The Secret Diary of Janey Jones

This is so beautiful. I've been perusing this thread from the beginning. I love the way you write, and the way your mind whispers. I was the daydreamer, too, and my mind still whispers to me, even when I don't want to hear it. :heart:
The rough rocked river, the stream of consciousness: can we hold on to the slick rubber boat? Will we fall out and crack our heads on a floating tree log? Do we wear a life preserving jacket? We know at the end of the roaring frothy rapid is either a waterfall or a dead dry river bed. It's the whispering in our head.

And we can swim with the words because there is no sense swimming up-stream.

Thank you Whisper-Go. :heart:
 
/walks by on the shore to catch a glimpse of time flowing by.

Is it because it is Springtime and the snows have departed, withdrawing from the glare of light and the media light of the sun?

Or does the reason for an appearance or disappearance matter when this binary switch operates on such a small scale?

Perhaps it matters least of all as all I can observe from the shoreline is the polarized light reflected from the waves, and my consciousness streams along like the drops of the river.
 
In these street gutters the water doesn’t trickle dirty in drops, it floods the stormy drains in our brains.

I don't have the answers, but surely they matter. I am splashing around in the sick sewer with boardwalk rats. Where is the shore?
 
I have become rather promiscuous as a cyber lover including two married women seeking me out on the twitters but the best is a student midwife I message on tumblr that I make come with my words.

I'm just not so good at getting everything together in real life. I've missed out on the fun of youth but I've also dodged some bullets. I know more now and I don't have the guilt.

I need a chance to get it in. I want to penetrate that grad. I'm sick of the last woman who had me and used me once being two years ago.
 
Forget about the user abuser and focus on the getting in the grad girl. She will be the lucky one. :heart:
 
I'm never sure if later has arrived.
Things change and my perspective... morphs.
Later is here every minute. My hair changes, and I change my underwear.
I don't think my perspective has changed much since childhood. I know more now, there are facts, skills, and experiences learned. It's just that these young eyes won't grow up. It's always been a problem and a solution. It's an adaptation syndrome for the life.
 
That is good news
I hope you share some here, I enjoy your way with words
I read what I typed today and wasn't too happy. It can't be forced. It's like a damn virgin. I can't pop my asshole story cherry with a gallon of lube.

It's going line by line like an ounce of coke up some man's nose. He's got a limp dick.

I dropped the water on the macbook pro and it was fucking pissed. The fucker won't turn on and it doesn't have a cock to suck, but I got a memory stick.
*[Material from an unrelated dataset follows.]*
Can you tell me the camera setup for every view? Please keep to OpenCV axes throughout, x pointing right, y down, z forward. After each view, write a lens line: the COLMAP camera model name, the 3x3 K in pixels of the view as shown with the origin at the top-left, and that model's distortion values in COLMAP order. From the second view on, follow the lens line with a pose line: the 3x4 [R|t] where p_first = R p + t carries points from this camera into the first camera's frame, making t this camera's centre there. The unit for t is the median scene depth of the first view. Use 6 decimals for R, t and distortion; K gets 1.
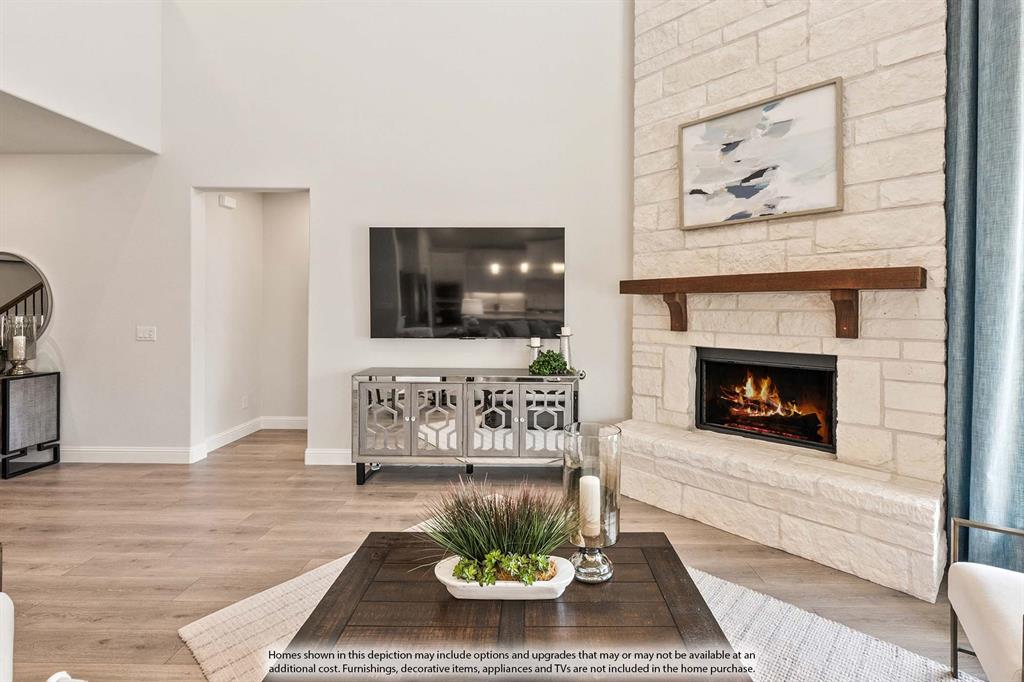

I can't stick the stick in my dicked head. I'll keep writing words here, there, and everywhere cause you know words are just letters on a string cut out on the construction paper we build our life on. It's easy to write when read.

I cut my hair short and made some big curl bangs. I dumped a fiver $ of cheap color liquid jet black on the top. It's fucking crazy wild and I like way it looks.

I am headed out some day not soon to the dive where the men grease their hair, and light up smokes with the Zippo flame. I will be wearing a dress, or some pin-up style shorts. I really don't know.

Where do the poets speak? I will stand up half blushing and read out loud hoping someone will understand simplified expression. It's a joke. I have been writing to myself all these years in my head.
 
I could float down the Delaware in a rubber raft with a book lover, but I will always want that river worthy home-grown sail boat and six of blue ribbon that I wasn’t old enough to drink. I was always old enough to remember the scent.

All the small sails weather the life storm. It doesn’t matter how big the swell. Are we a dinghy, or are we a tall ship? That depends if we make it to the shore alive and back to the truck with pink sun faces and baby oil slick skin. That depends on how we face the river ripple.

It was a dream that seemed to take forever to make true because there are jobs to do, and it’s not easy to build any boat, but we float. We don’t bail, and we don’t fetch life preserving jackets that don’t exist. You jump off the side and swim. It’s the only way.

And what’s a girl to do with this life? Write qualitative themes and saturate the data to find meaning to questions that are not well formulated?

We sail on in our dreams because there will always be red skies at night, and red skies in the morning. It’s a storm. And we take booty like pirates that work without stealing.

We don’t anchor this ship. There is no leash in this water.
 
The Innamorati

We love to be in love. There is no loving each other, we just want to love desperately. So, we make it all up. We extreme make believe that there is no living without loving. We love ourselves more and more, but we want to love each other even more than that. It’s the pursuit of love like young love. I will pout and it’s not attractive. You will slap my face off. There is great acting. The playwright lives in our heads. It’s the idea of dramatic loving that we love. We are the innamorati. It’s all very funny. It’s a comedy and we laugh to the tears.
 
The psychiatrist prescribed me the love potion number nine. It’s a controlled substance. I looked into the mirror and fell in love with myself.